= TRY IT =
Could you convert each line of the material below into a JSON list of strings, one string per line, with blank lines left out?

= EXERCISE DATA =

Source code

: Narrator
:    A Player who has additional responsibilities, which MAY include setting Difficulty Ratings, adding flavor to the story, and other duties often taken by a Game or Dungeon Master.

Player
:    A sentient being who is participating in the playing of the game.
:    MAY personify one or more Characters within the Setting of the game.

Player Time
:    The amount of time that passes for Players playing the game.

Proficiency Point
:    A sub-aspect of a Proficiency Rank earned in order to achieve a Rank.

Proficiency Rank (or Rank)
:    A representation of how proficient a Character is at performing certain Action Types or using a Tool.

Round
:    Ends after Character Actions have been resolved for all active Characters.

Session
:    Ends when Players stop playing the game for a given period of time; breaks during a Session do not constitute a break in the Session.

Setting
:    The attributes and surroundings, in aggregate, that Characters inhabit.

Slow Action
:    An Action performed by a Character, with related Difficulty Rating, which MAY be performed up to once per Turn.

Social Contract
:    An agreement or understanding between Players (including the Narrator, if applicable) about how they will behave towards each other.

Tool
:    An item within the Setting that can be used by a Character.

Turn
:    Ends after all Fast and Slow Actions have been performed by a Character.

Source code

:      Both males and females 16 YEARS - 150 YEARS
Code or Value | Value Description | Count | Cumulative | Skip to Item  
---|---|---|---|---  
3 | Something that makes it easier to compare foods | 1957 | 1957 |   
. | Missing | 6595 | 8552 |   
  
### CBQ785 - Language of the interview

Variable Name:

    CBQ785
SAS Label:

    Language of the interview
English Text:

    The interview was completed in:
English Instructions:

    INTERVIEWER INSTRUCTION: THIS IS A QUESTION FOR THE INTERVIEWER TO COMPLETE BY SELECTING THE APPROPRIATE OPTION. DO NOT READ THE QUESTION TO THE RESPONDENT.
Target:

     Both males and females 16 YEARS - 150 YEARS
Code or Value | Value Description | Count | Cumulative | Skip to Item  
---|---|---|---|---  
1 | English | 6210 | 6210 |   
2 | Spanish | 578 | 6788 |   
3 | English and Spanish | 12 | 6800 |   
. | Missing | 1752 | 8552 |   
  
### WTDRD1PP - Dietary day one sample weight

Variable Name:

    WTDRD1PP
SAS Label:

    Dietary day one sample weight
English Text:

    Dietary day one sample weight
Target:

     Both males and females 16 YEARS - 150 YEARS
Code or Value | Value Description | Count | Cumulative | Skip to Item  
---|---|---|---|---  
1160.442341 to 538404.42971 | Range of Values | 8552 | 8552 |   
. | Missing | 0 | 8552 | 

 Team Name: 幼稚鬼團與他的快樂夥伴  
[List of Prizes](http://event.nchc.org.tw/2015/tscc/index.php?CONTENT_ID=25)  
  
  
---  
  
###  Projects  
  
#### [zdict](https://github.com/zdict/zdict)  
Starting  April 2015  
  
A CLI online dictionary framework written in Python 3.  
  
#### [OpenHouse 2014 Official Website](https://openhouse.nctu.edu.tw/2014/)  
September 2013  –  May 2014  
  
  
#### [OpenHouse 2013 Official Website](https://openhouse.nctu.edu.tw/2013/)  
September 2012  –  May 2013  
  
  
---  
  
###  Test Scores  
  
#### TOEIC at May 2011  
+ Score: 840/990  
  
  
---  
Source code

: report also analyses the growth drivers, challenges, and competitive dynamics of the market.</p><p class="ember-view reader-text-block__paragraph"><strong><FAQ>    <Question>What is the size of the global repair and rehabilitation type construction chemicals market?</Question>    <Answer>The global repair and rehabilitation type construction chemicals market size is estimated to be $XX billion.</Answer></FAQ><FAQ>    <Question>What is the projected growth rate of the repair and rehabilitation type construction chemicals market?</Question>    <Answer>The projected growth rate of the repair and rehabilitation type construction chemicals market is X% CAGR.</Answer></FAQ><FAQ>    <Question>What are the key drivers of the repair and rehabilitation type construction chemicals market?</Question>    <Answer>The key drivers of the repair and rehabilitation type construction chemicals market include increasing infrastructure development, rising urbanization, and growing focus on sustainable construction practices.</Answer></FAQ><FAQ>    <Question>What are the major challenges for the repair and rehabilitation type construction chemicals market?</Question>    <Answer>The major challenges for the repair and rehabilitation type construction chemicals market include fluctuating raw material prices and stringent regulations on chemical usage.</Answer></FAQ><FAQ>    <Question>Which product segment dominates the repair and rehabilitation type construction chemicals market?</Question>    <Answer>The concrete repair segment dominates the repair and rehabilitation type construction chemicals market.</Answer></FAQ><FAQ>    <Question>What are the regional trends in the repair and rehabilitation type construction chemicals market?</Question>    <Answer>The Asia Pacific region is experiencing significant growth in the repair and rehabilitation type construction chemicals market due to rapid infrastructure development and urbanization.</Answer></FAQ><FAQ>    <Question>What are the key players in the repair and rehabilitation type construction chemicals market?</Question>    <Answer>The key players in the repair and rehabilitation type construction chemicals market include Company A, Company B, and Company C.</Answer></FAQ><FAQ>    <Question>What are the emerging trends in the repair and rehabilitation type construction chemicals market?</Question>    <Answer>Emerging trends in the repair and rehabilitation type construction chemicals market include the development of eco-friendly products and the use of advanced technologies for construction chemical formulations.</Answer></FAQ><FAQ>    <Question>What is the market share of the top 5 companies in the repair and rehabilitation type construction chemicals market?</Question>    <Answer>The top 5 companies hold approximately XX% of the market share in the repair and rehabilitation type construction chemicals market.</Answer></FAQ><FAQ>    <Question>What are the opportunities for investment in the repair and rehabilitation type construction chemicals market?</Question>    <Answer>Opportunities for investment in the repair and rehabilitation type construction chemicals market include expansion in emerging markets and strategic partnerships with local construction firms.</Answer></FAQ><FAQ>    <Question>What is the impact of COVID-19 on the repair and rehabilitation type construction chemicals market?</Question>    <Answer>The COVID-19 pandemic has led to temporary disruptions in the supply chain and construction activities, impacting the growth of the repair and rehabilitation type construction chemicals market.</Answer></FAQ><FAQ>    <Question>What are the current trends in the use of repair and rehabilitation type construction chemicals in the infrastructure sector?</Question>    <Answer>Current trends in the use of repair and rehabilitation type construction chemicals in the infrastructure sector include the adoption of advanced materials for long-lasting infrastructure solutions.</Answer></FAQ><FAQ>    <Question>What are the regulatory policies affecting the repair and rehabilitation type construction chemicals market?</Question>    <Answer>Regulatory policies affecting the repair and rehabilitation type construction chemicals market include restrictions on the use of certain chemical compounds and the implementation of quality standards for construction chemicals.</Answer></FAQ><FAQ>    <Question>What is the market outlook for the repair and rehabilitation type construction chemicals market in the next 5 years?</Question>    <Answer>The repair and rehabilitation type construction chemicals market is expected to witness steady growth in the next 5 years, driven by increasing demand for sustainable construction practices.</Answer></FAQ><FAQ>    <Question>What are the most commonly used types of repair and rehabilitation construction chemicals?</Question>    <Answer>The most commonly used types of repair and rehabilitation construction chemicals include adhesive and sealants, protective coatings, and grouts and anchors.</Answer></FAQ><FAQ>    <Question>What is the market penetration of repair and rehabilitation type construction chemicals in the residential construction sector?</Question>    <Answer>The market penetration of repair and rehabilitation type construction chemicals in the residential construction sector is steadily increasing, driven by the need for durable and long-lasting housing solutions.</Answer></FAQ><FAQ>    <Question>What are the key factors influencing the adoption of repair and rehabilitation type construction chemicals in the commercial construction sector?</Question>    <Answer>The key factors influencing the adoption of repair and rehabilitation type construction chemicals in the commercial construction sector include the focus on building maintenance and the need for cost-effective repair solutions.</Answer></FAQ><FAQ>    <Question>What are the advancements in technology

= RESULT OF THE TASK =
[
  "Source code",
  ": Narrator",
  ":    A Player who has additional responsibilities, which MAY include setting Difficulty Ratings, adding flavor to the story, and other duties often taken by a Game or Dungeon Master.",
  "Player",
  ":    A sentient being who is participating in the playing of the game.",
  ":    MAY personify one or more Characters within the Setting of the game.",
  "Player Time",
  ":    The amount of time that passes for Players playing the game.",
  "Proficiency Point",
  ":    A sub-aspect of a Proficiency Rank earned in order to achieve a Rank.",
  "Proficiency Rank (or Rank)",
  ":    A representation of how proficient a Character is at performing certain Action Types or using a Tool.",
  "Round",
  ":    Ends after Character Actions have been resolved for all active Characters.",
  "Session",
  ":    Ends when Players stop playing the game for a given period of time; breaks during a Session do not constitute a break in the Session.",
  "Setting",
  ":    The attributes and surroundings, in aggregate, that Characters inhabit.",
  "Slow Action",
  ":    An Action performed by a Character, with related Difficulty Rating, which MAY be performed up to once per Turn.",
  "Social Contract",
  ":    An agreement or understanding between Players (including the Narrator, if applicable) about how they will behave towards each other.",
  "Tool",
  ":    An item within the Setting that can be used by a Character.",
  "Turn",
  ":    Ends after all Fast and Slow Actions have been performed by a Character.",
  "Source code",
  ":      Both males and females 16 YEARS - 150 YEARS",
  "Code or Value | Value Description | Count | Cumulative | Skip to Item  ",
  "---|---|---|---|---  ",
  "3 | Something that makes it easier to compare foods | 1957 | 1957 |   ",
  ". | Missing | 6595 | 8552 |   ",
  "### CBQ785 - Language of the interview",
  "Variable Name:",
  "    CBQ785",
  "SAS Label:",
  "    Language of the interview",
  "English Text:",
  "    The interview was completed in:",
  "English Instructions:",
  "    INTERVIEWER INSTRUCTION: THIS IS A QUESTION FOR THE INTERVIEWER TO COMPLETE BY SELECTING THE APPROPRIATE OPTION. DO NOT READ THE QUESTION TO THE RESPONDENT.",
  "Target:",
  "     Both males and females 16 YEARS - 150 YEARS",
  "Code or Value | Value Description | Count | Cumulative | Skip to Item  ",
  "---|---|---|---|---  ",
  "1 | English | 6210 | 6210 |   ",
  "2 | Spanish | 578 | 6788 |   ",
  "3 | English and Spanish | 12 | 6800 |   ",
  ". | Missing | 1752 | 8552 |   ",
  "### WTDRD1PP - Dietary day one sample weight",
  "Variable Name:",
  "    WTDRD1PP",
  "SAS Label:",
  "    Dietary day one sample weight",
  "English Text:",
  "    Dietary day one sample weight",
  "Target:",
  "     Both males and females 16 YEARS - 150 YEARS",
  "Code or Value | Value Description | Count | Cumulative | Skip to Item  ",
  "---|---|---|---|---  ",
  "1160.442341 to 538404.42971 | Range of Values | 8552 | 8552 |   ",
  ". | Missing | 0 | 8552 | ",
  " Team Name: 幼稚鬼團與他的快樂夥伴  ",
  "[List of Prizes](http://event.nchc.org.tw/2015/tscc/index.php?CONTENT_ID=25)  ",
  "---  ",
  "###  Projects  ",
  "#### [zdict](https://github.com/zdict/zdict)  ",
  "Starting  April 2015  ",
  "A CLI online dictionary framework written in Python 3.  ",
  "#### [OpenHouse 2014 Official Website](https://openhouse.nctu.edu.tw/2014/)  ",
  "September 2013  –  May 2014  ",
  "#### [OpenHouse 2013 Official Website](https://openhouse.nctu.edu.tw/2013/)  ",
  "September 2012  –  May 2013  ",
  "---  ",
  "###  Test Scores  ",
  "#### TOEIC at May 2011  ",
  "+ Score: 840/990  ",
  "---  ",
  "Source code",
  ": report also analyses the growth drivers, challenges, and competitive dynamics of the market.</p><p class=\"ember-view reader-text-block__paragraph\"><strong><FAQ>    <Question>What is the size of the global repair and rehabilitation type construction chemicals market?</Question>    <Answer>The global repair and rehabilitation type construction chemicals market size is estimated to be $XX billion.</Answer></FAQ><FAQ>    <Question>What is the projected growth rate of the repair and rehabilitation type construction chemicals market?</Question>    <Answer>The projected growth rate of the repair and rehabilitation type construction chemicals market is X% CAGR.</Answer></FAQ><FAQ>    <Question>What are the key drivers of the repair and rehabilitation type construction chemicals market?</Question>    <Answer>The key drivers of the repair and rehabilitation type construction chemicals market include increasing infrastructure development, rising urbanization, and growing focus on sustainable construction practices.</Answer></FAQ><FAQ>    <Question>What are the major challenges for the repair and rehabilitation type construction chemicals market?</Question>    <Answer>The major challenges for the repair and rehabilitation type construction chemicals market include fluctuating raw material prices and stringent regulations on chemical usage.</Answer></FAQ><FAQ>    <Question>Which product segment dominates the repair and rehabilitation type construction chemicals market?</Question>    <Answer>The concrete repair segment dominates the repair and rehabilitation type construction chemicals market.</Answer></FAQ><FAQ>    <Question>What are the regional trends in the repair and rehabilitation type construction chemicals market?</Question>    <Answer>The Asia Pacific region is experiencing significant growth in the repair and rehabilitation type construction chemicals market due to rapid infrastructure development and urbanization.</Answer></FAQ><FAQ>    <Question>What are the key players in the repair and rehabilitation type construction chemicals market?</Question>    <Answer>The key players in the repair and rehabilitation type construction chemicals market include Company A, Company B, and Company C.</Answer></FAQ><FAQ>    <Question>What are the emerging trends in the repair and rehabilitation type construction chemicals market?</Question>    <Answer>Emerging trends in the repair and rehabilitation type construction chemicals market include the development of eco-friendly products and the use of advanced technologies for construction chemical formulations.</Answer></FAQ><FAQ>    <Question>What is the market share of the top 5 companies in the repair and rehabilitation type construction chemicals market?</Question>    <Answer>The top 5 companies hold approximately XX% of the market share in the repair and rehabilitation type construction chemicals market.</Answer></FAQ><FAQ>    <Question>What are the opportunities for investment in the repair and rehabilitation type construction chemicals market?</Question>    <Answer>Opportunities for investment in the repair and rehabilitation type construction chemicals market include expansion in emerging markets and strategic partnerships with local construction firms.</Answer></FAQ><FAQ>    <Question>What is the impact of COVID-19 on the repair and rehabilitation type construction chemicals market?</Question>    <Answer>The COVID-19 pandemic has led to temporary disruptions in the supply chain and construction activities, impacting the growth of the repair and rehabilitation type construction chemicals market.</Answer></FAQ><FAQ>    <Question>What are the current trends in the use of repair and rehabilitation type construction chemicals in the infrastructure sector?</Question>    <Answer>Current trends in the use of repair and rehabilitation type construction chemicals in the infrastructure sector include the adoption of advanced materials for long-lasting infrastructure solutions.</Answer></FAQ><FAQ>    <Question>What are the regulatory policies affecting the repair and rehabilitation type construction chemicals market?</Question>    <Answer>Regulatory policies affecting the repair and rehabilitation type construction chemicals market include restrictions on the use of certain chemical compounds and the implementation of quality standards for construction chemicals.</Answer></FAQ><FAQ>    <Question>What is the market outlook for the repair and rehabilitation type construction chemicals market in the next 5 years?</Question>    <Answer>The repair and rehabilitation type construction chemicals market is expected to witness steady growth in the next 5 years, driven by increasing demand for sustainable construction practices.</Answer></FAQ><FAQ>    <Question>What are the most commonly used types of repair and rehabilitation construction chemicals?</Question>    <Answer>The most commonly used types of repair and rehabilitation construction chemicals include adhesive and sealants, protective coatings, and grouts and anchors.</Answer></FAQ><FAQ>    <Question>What is the market penetration of repair and rehabilitation type construction chemicals in the residential construction sector?</Question>    <Answer>The market penetration of repair and rehabilitation type construction chemicals in the residential construction sector is steadily increasing, driven by the need for durable and long-lasting housing solutions.</Answer></FAQ><FAQ>    <Question>What are the key factors influencing the adoption of repair and rehabilitation type construction chemicals in the commercial construction sector?</Question>    <Answer>The key factors influencing the adoption of repair and rehabilitation type construction chemicals in the commercial construction sector include the focus on building maintenance and the need for cost-effective repair solutions.</Answer></FAQ><FAQ>    <Question>What are the advancements in technology"
]